October 27th, 2025 / 12:05 p.m.

Journalist, The Bureau, As an Individual

Samuel Cooper

Sure. I'll go off the memory of my own reporting.

Thinking of that story, which I wrote in the lead-up to the federal election, I researched Brookfield's investments in China, and on the real estate file I noted that, after 2015, Brookfield had made very substantial China-based real estate investments. Due to my knowledge of Beijing's United Front networks, I noted that one of the key Hong Kong investors who was connected to the projects that Brookfield was investing in was part of the Chinese People's Political Consultative Conference. That was important to me because the Central Intelligence Agency notes that people on that high-level Chinese Communist entity are involved in Beijing's global United Front networks. That's how the Chinese Communist Party brings influential people together.

Therefore, I noted in my reporting that for Brookfield to get access to that same type of investment project on a major real estate deal in China, together with a very elite Hong Kong real estate tycoon.... Certainly, in my learned opinion, it would take a special kind of access to get that kind of deal. Then, tracking forward through when Prime Minister Carney joined Brookfield, in the surrounding years, I noted that the real estate market in China had plummeted. At some point, Brookfield needed to secure a sort of “reinjection” of capital, let's say, and it emerged that the Bank of China—as others have reported—was involved in bridging some capital to reinfuse that deal into China's troubled real estate market.

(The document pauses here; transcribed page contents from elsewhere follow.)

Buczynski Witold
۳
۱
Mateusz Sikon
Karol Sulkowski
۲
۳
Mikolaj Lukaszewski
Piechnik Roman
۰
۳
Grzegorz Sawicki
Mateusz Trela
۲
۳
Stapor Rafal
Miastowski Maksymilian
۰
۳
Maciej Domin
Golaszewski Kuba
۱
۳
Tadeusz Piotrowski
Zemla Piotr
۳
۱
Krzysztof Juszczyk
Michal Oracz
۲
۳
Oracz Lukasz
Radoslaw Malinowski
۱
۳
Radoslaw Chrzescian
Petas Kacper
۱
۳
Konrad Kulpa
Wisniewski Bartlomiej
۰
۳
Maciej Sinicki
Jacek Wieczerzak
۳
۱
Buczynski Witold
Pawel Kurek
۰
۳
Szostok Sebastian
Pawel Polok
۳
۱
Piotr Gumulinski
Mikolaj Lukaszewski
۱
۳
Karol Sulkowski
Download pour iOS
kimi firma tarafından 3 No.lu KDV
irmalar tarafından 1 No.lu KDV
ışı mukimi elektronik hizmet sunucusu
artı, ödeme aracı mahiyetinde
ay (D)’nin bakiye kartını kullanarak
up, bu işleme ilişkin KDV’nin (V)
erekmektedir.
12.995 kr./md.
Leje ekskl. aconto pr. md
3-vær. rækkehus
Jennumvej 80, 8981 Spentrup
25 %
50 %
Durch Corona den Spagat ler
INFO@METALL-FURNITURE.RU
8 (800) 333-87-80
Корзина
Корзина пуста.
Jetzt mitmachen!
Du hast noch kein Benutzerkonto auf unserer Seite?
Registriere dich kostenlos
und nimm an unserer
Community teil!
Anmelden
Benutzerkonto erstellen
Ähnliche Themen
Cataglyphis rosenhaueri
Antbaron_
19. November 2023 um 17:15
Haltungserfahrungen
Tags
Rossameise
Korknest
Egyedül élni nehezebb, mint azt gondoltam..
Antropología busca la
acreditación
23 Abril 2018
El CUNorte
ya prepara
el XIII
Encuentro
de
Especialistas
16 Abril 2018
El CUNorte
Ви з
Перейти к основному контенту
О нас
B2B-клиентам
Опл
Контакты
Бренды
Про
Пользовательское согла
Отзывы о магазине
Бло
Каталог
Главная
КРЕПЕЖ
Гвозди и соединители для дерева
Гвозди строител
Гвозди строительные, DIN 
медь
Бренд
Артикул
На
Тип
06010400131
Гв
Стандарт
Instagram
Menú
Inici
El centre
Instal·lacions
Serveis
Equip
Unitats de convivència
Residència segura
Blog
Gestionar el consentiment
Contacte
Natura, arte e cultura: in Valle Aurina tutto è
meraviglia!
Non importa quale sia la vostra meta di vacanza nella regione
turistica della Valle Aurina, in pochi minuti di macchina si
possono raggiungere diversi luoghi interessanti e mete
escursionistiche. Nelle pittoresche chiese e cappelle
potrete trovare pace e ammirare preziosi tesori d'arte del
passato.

Stepping back from that, I noted that, with people in Mr. Carney's position in Brookfield and with Mr. Carney also travelling to China to meet with senior Communist Party officials around the time of the Bank of China assisting Brookfield with their real estate investment.... It would certainly, in my mind, raise questions around access and influence.

12:05 p.m.

Conservative

Michael Barrett Conservative Leeds—Grenville—Thousand Islands—Rideau Lakes, ON

Prime Minister Carney was the chair at Brookfield during that time, and then he entered public office. You talked about his ties, his relationships, with the regime in China. Is there any evidence to suggest that those ties have been maintained since he entered elected office?